Kommentar Sterbehilfe: Selbstbestimmt und würdig
Das BGH-Urteil hat Unsicherheiten beseitigt. Ärzte und Heime können sich jetzt nicht mehr über den Willen der Patienten hinwegsetzen.
E s gibt ein Recht auf Leben. Aber es gibt auch ein Recht auf menschenwürdiges Sterben. Für viele Menschen gehört dazu, dass sie etwa im Falle eines Wachkomas nicht jahrelang vor sich hin vegetieren wollen. Sie wollen nicht von der Medizintechnik am Leben gehalten oder, besser gesagt, am Sterben gehindert werden.

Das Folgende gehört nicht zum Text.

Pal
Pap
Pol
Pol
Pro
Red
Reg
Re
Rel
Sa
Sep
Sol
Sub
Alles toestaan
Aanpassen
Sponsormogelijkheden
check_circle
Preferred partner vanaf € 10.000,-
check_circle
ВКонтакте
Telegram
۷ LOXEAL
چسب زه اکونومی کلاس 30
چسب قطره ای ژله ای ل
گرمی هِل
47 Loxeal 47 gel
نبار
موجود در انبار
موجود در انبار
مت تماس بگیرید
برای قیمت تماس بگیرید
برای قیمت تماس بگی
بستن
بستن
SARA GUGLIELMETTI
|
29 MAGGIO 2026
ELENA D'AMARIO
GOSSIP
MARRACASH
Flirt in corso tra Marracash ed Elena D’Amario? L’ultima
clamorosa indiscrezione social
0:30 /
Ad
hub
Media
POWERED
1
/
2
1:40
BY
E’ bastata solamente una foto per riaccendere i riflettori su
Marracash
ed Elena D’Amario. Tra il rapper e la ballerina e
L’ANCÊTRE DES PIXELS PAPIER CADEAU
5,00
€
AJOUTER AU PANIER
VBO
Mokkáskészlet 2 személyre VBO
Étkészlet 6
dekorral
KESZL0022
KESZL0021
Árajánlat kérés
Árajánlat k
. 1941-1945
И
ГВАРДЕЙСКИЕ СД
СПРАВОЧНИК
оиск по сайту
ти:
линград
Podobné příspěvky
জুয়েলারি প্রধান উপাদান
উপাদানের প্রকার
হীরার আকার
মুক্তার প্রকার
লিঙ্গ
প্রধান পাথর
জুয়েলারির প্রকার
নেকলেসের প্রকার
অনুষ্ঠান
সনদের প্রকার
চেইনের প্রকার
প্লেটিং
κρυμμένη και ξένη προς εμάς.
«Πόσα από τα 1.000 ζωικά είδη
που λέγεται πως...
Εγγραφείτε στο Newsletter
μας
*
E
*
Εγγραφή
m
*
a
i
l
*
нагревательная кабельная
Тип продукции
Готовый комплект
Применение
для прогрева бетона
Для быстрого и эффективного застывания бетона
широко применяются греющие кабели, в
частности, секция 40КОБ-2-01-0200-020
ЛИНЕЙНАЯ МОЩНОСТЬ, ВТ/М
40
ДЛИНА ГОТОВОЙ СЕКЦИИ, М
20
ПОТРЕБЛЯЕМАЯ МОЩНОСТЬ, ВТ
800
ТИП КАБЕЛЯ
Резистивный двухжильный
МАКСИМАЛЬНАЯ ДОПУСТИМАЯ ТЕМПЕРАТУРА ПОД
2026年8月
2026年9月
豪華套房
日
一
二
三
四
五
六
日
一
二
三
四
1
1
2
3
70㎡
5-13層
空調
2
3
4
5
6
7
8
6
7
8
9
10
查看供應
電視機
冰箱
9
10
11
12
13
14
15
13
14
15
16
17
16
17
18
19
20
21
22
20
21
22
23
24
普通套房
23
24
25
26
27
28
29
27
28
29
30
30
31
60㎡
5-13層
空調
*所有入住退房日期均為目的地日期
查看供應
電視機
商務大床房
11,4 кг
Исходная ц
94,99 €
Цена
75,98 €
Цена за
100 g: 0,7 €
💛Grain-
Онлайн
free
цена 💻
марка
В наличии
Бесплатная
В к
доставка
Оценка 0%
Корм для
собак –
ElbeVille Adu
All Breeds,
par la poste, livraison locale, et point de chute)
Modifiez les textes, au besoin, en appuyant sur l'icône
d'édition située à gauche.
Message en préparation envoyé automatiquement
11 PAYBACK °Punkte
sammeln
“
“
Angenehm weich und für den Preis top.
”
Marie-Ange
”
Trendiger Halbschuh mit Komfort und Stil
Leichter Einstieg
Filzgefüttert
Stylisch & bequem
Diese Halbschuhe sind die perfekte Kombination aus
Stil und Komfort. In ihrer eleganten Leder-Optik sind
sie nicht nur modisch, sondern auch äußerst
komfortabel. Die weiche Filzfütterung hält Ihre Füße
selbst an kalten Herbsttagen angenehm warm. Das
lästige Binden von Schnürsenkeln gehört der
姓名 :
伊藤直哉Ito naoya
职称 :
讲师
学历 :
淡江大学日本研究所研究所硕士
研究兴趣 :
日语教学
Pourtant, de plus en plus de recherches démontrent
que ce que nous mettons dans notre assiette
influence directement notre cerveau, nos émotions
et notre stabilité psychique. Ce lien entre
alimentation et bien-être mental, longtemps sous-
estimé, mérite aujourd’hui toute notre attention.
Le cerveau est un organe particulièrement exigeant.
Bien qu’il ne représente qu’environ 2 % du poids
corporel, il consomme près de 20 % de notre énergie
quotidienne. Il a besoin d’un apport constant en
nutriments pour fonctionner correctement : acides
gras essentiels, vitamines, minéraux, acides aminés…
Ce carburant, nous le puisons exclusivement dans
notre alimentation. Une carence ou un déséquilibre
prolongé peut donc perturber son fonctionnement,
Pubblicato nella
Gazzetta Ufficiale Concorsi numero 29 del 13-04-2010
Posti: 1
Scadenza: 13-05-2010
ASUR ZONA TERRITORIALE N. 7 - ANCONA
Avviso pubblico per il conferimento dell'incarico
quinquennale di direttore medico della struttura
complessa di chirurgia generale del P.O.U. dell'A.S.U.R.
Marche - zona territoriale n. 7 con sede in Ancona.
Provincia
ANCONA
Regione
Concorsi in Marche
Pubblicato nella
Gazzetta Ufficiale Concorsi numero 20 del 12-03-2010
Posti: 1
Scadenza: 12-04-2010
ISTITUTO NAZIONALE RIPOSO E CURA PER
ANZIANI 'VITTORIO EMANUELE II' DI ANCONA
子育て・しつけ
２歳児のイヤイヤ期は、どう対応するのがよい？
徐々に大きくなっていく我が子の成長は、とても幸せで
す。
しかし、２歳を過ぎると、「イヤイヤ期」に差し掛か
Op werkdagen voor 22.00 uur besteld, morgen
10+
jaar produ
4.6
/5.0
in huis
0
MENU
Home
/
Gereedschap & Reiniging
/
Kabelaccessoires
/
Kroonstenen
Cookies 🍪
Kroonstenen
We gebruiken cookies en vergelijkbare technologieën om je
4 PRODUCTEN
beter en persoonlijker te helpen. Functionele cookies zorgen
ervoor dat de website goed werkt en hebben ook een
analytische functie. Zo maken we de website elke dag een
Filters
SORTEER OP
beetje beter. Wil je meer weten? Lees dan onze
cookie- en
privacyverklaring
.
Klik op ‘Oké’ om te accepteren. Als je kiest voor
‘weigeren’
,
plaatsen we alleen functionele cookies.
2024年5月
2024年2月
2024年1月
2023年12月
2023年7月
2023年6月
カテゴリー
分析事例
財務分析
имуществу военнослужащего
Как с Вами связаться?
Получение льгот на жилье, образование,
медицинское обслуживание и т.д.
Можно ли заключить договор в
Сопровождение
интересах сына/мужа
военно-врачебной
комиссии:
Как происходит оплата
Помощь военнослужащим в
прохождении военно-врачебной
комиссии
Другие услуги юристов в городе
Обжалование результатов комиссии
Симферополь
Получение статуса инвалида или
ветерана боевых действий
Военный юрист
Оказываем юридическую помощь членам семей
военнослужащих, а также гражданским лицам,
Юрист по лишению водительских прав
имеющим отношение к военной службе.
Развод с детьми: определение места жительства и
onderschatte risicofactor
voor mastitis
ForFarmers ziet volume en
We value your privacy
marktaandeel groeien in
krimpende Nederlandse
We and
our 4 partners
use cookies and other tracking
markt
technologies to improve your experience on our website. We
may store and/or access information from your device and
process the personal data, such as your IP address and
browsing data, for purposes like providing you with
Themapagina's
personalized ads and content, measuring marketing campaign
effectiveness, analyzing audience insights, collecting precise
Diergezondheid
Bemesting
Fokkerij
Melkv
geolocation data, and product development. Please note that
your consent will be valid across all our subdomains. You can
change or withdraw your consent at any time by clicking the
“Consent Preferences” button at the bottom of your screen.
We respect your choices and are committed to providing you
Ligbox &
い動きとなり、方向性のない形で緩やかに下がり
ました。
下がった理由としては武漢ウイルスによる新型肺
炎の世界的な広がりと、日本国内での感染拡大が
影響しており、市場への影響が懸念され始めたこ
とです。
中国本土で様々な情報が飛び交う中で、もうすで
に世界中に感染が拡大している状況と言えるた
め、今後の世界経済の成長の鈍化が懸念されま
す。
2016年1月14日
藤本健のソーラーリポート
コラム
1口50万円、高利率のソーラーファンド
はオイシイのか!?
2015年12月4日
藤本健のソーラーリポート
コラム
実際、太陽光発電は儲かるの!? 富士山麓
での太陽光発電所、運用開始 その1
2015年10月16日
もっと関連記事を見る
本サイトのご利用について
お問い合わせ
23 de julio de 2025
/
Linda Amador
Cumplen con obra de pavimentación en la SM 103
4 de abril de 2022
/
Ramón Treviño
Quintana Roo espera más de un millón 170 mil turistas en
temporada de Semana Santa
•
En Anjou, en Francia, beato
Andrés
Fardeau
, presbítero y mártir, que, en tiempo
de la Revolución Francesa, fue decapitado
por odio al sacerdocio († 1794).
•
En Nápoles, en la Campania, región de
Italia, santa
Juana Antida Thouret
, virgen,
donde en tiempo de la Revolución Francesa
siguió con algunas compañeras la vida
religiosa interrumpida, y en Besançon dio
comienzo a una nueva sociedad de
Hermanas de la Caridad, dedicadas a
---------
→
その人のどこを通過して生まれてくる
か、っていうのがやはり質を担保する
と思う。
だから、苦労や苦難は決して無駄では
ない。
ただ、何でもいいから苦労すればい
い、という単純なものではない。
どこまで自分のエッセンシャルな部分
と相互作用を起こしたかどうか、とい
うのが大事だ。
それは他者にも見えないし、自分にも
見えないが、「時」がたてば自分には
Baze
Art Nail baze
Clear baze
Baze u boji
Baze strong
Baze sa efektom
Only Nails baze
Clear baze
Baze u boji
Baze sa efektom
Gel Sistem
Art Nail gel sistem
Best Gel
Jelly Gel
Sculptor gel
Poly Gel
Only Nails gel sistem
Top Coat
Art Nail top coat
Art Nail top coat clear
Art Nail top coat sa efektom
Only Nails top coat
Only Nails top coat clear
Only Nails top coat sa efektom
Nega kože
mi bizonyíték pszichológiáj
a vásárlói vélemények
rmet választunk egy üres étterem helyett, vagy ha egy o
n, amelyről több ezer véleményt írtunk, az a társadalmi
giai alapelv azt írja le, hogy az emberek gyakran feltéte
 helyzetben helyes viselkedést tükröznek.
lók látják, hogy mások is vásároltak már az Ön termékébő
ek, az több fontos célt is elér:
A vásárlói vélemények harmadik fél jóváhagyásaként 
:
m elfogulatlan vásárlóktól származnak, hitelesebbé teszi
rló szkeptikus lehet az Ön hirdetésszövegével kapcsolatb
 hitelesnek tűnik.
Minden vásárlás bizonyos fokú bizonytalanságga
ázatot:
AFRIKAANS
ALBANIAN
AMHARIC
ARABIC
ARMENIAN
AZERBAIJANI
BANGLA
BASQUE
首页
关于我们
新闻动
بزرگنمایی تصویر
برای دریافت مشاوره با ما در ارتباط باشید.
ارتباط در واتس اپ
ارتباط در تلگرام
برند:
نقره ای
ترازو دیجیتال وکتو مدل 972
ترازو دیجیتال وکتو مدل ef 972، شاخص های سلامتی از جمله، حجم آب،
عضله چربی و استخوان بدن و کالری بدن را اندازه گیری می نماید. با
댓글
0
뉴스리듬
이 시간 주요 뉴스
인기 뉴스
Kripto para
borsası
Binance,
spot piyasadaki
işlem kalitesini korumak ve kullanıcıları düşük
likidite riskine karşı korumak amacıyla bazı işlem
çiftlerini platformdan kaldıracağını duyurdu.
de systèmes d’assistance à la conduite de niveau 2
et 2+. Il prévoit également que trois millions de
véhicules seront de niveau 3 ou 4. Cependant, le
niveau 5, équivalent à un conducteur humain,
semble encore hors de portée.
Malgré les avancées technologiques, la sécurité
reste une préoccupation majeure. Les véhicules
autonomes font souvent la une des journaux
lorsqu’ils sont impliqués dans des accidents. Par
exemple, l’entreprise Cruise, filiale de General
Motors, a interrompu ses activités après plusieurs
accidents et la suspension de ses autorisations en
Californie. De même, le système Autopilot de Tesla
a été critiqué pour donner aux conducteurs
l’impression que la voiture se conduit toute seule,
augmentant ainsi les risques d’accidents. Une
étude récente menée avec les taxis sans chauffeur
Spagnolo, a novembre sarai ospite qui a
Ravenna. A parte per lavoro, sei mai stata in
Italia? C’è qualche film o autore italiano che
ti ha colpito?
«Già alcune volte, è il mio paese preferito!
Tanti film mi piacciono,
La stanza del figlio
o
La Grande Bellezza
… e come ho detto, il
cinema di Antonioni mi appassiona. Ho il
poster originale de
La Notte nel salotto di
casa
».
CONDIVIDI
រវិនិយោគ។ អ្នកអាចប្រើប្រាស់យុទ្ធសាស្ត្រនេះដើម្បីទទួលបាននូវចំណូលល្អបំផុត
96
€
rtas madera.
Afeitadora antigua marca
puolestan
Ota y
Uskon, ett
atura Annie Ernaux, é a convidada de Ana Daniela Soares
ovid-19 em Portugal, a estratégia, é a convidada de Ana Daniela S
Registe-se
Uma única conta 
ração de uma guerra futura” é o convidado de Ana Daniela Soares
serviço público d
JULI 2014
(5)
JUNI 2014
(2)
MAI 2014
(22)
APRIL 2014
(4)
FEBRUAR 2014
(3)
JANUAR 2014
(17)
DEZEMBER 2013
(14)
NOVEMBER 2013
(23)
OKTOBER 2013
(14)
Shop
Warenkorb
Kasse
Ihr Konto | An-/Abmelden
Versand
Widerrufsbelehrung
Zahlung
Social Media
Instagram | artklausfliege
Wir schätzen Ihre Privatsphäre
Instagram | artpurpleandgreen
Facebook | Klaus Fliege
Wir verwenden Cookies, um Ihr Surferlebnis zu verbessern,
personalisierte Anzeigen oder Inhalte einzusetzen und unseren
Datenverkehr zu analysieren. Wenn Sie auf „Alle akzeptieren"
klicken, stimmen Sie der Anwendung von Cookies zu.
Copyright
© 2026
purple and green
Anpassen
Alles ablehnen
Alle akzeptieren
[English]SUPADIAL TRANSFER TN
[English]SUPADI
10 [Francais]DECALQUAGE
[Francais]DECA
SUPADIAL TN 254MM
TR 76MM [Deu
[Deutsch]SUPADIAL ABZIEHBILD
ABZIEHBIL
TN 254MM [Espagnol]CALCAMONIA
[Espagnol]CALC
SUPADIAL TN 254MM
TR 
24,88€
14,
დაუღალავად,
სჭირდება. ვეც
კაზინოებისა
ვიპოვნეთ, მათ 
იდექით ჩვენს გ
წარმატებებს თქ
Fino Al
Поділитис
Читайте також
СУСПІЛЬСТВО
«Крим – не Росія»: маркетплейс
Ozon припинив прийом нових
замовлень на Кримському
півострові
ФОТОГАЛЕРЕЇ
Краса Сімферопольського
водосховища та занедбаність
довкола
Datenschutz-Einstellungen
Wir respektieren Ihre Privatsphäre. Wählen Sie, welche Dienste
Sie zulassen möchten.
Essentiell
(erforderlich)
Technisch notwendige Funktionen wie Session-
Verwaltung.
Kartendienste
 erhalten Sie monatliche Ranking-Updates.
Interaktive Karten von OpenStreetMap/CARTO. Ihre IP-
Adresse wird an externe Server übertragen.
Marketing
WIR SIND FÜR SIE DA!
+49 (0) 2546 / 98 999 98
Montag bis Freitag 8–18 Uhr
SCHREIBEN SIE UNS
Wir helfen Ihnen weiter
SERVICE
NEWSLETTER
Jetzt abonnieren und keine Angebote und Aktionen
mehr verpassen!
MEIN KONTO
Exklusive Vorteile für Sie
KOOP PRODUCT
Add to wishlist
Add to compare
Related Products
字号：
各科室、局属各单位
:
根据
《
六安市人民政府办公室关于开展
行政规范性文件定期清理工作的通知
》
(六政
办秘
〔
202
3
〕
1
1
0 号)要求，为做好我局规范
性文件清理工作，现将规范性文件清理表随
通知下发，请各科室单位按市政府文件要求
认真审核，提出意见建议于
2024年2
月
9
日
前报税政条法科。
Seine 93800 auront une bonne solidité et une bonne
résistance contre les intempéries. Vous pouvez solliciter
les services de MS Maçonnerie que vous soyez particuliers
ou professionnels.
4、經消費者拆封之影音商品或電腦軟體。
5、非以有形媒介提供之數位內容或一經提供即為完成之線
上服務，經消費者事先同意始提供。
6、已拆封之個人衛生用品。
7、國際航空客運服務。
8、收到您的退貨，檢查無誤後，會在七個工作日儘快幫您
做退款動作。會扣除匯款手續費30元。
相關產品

Der Bundesgerichtshof hat dieses Recht auf ein menschenwürdiges Sterben nun gestärkt. Unmissverständlich hat das Gericht klargestellt, dass ein Pflegeheim das Abschalten der medizinischen Apparate dulden muss, wenn eine entsprechende schriftliche oder mündliche Patientenverfügung vorliegt. Wenn das Heim sich darüber - ob aus kommerziellen, ethischen oder religiösen - Gründen hinwegsetzt, ist es im Unrecht. Notfalls dürfen die Angehörigen zur Selbsthilfe greifen und sogar die Schläuche mit der Schere durchtrennen, so der 2. Strafsenat des Bundesgerichtshofs.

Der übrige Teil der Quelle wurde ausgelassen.